This 1927 hotel has had a number of identities—including a 1970s stint as the Playboy Hotel and Towers under owner Hugh Hefner. These days the guest rooms--often at an affordable rate compared to other Gold Coast hotels--sport a gold, beige, plum, and espresso color palette and the property caters to families as well as couples. The luxury here extends to the service: guests can put their shoes outside the door at night and they'll be shined by morning, free of charge. Downtime is well spent in the Martini Bar, which offers seasonally inspired cocktails and live jazz piano most nights, or at NiX, a farm-to-table restaurant that celebrates seasonal ingredients.
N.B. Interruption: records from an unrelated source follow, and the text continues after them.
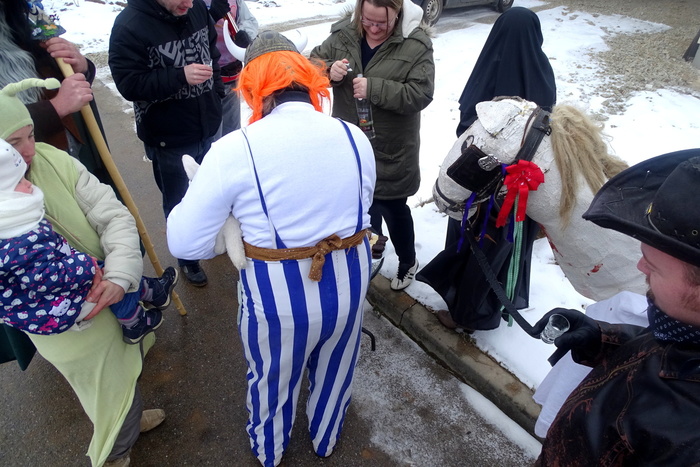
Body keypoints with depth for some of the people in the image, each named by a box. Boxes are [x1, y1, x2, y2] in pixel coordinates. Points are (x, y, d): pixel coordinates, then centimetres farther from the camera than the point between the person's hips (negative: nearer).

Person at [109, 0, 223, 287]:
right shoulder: (129, 25, -19)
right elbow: (128, 83, -22)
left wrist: (216, 92, 10)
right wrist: (181, 76, -32)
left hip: (208, 128, 6)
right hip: (168, 138, -5)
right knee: (178, 201, 11)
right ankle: (187, 257, 33)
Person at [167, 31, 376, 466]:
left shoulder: (235, 150, -19)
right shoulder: (354, 137, -8)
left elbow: (186, 243, -16)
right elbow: (362, 205, 5)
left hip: (278, 295, -3)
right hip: (350, 282, 3)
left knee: (273, 378, 27)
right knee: (335, 369, 31)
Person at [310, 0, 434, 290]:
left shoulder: (415, 45, -13)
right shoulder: (343, 34, -2)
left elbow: (420, 94, -21)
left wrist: (374, 88, -30)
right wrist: (328, 71, -21)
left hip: (391, 150, -4)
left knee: (393, 208, 9)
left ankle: (408, 262, 35)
Each room is stocked with a coffee and tea maker, minibar and chic red-and-cream decor that includes a padded headboard that's great for reading in bed. There are also three suite categories if you want to spread out even more, with the largest being the 1,400-square-foot Knickerbocker Suite. Framed black-and-white photos of Chicago--paired with gold, green, fuchsia and maroon accents in the furnishings, linens and pillows--are a nice touch in all rooms.
YOU SHOULD KNOW The Standard Room is just like it sounds--standard. The 276-square-foot room is very small. Upgrade for only $20 more a night with the Superior Room, which includes an armchair and side table plus 100 more square feet.
Rooms are cloaked in ivory and ebony marble, plus dark-wood accents, for a very urban aesthetic. Fixtures in the shower have been modernized.
The lobby is staffed with a concierge eager to give tips for dining, drinking and shopping in the area. A mezzanine level and chandelier hanging from the soaring ceiling (casting a soft glow at night) makes the lobby appear bigger than its actual size.
Although the fitness center is small--and doesn't boast bird's-eye-views from floor-to-ceiling windows like some of downtown Chicago's grand hotels--everything you need in terms of equipment and machines is here. And access is included at no extra cost to the room rate.
The NiX is the hotel's bistro-style restaurant, its chefs sourcing ingredients from regional farms whenever possible. Only breakfast and lunch are served--no dinner. Fare ranges from, at breakfast, light options such as granola and smoothies to heartier selections (breakfast pizza or eggs benedict) and then, at lunch, highly customizable options like the DIY burger, a vegetarian-only small-plates menu and ethnically fused small plates such as chicken "pho" meatball lettuce wraps.
Step into the 1920s at the hotel's Martini Bar, serving--of course--martinis with cool names like "James Bond," along with Chicago craft beers on tap. Wine lovers can choose from 30-some selections.
Due to the Gold Coast location, you definitely don't need a car to travel to museums and cultural attractions (most are within a 10-minute drive north and south, also along the lakefront). To reach the Lincoln Park Zoo, just take the 151 bus north from North Michigan Avenue, or the 146, 147 or 151 buses south toward the Field Museum. Lyft and Uber drivers are always around. The nearest L stop is the Chicago stop, a 10-minute walk from the hotel at Chicago and State.
Get another taste of 1920s bar life at the Coq d'Or inside The Drake Hotel (3-minute walk), where live jazz often fills the space. Rush Street is a bar-lined street with no shortage of watering spots, and most of Chicago's dance clubs are in River North. One example: Studio Paris Night Club (10-minute drive), with resident DJs and open until 3 a.m. on weekends.
WHY WE LIKE IT
Offering rates that seem like a bargain compared to their Gold Coast contemporaries, this hotel also hosts a restaurant and cool 1920s-themed martini bar. Rooms are bright and contemporary, and fresh off a facelift. The location is key as you're within a 10-minute ride--and, often, just a few blocks' walk--from bars, restaurants, museums and performing-arts theaters.